In the description of each plant, in addition to the optimal frequency and transplant strategy, the type and the desired composition or structure of the soil are always indicated. When choosing a substrate for indoor plants, it’s worth stopping not at one “average” option, but to check which soil is suitable for each pet and to select a substrate individually. Usually, most plants in a room collection need a similar type of substrate - universal, loose, nutritious, with a neutral reaction. So, dozens of types of soil with optimal structural parameters will not have to be purchased, acquiring only one universal soil for the foundation of the collection and special mixtures for individual types of plants with special requirements.
Universal primer and special substrate types
Choosing the type of substrate is not such a difficult task. All manufacturers indicate the acidity and composition on the packaging, and in most cases also a list of plants or methods of use for which this soil mixture is suitable. Consultation about the soil can always be obtained from the seller, but even if you are not sure, you should carefully study the information provided by the manufacturer.
Universal, or a single, integrated soil mixture for sale is most common. Different manufacturers name it differently - from just “ground” to brand names. Such soil is suitable for different groups of plants, it is considered "average" in its characteristics. Unpretentious and not too demanding indoor cultures will happily settle in it.
Special substrates are soil mixtures that are designed and selected specifically for a particular type, species or family of plants. Narrow specialization is their distinguishing feature. Special substrates differ in structure, lightness, friability, additional additives like pine bark or sphagnum, in acidity, degree of nutrition. They are always better than universal, since they really satisfy all the individual needs of indoor crops. The type of substrate is selected according to individual instructions in the characteristics of the plants themselves.

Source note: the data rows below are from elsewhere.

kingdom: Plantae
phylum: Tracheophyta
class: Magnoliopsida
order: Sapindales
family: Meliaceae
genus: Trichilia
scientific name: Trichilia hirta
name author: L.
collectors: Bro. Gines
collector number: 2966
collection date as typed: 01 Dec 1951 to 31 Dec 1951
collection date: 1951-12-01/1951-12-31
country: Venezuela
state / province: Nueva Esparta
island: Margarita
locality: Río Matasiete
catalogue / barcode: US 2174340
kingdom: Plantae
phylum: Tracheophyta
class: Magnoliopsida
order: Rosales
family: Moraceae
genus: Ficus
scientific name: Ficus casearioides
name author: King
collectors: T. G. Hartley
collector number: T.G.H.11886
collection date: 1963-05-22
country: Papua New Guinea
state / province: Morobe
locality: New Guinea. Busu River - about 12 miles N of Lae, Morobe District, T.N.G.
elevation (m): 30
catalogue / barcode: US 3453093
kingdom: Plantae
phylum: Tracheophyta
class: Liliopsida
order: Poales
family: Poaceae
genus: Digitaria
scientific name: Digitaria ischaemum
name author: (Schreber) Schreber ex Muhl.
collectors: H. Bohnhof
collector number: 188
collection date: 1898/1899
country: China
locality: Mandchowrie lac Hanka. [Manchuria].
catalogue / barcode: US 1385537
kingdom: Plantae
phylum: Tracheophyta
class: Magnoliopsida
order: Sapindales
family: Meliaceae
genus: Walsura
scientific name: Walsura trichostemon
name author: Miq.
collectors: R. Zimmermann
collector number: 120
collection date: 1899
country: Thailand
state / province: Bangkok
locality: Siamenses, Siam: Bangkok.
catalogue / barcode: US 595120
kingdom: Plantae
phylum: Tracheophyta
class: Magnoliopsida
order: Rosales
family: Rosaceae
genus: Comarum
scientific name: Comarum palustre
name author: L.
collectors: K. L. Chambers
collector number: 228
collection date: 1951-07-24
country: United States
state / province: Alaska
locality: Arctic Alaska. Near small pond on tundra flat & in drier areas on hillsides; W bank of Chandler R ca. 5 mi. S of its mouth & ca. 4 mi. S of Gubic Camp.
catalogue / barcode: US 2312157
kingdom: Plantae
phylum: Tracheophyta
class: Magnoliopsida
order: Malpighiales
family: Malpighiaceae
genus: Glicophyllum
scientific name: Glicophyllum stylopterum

The main special types of substrate are:
soil mixtures for decorative flowering or decorative deciduous crops;
substrates for cacti and succulents;
substrates for palm trees (sometimes separate soil mixtures for yucca, dracaena);
soil for citrus, jasmine, tubular;
soil for growing indoor roses;
soil for violets.
Moreover, usually any highly specialized soil is suitable for plants that are similar in requirements to the species declared in the name. So, the soil for violets is suitable for all Gesnerievs, for dracaena or yucca - also for hibiscus, arrowroot - for ferns and calathea, gardenia - for all Marens, gloxinia - for begonias and vice versa, azalea - for camellias, and roses - for chrysanthemums , carnations and gerberas. Special substrates for cyclamens - an ideal soil for growing any primroses. But orchid soil is a highly specialized soil only for orchids.
For each producer, the composition and individual characteristics of the soil for seemingly identical plants often differ.
In addition to the two main types of soil, peat-and-mortar mixtures for planting and propagation of plants are also on sale, which can also be used for cuttings, as well as various artificial substrates, including soil based on coconut fiber.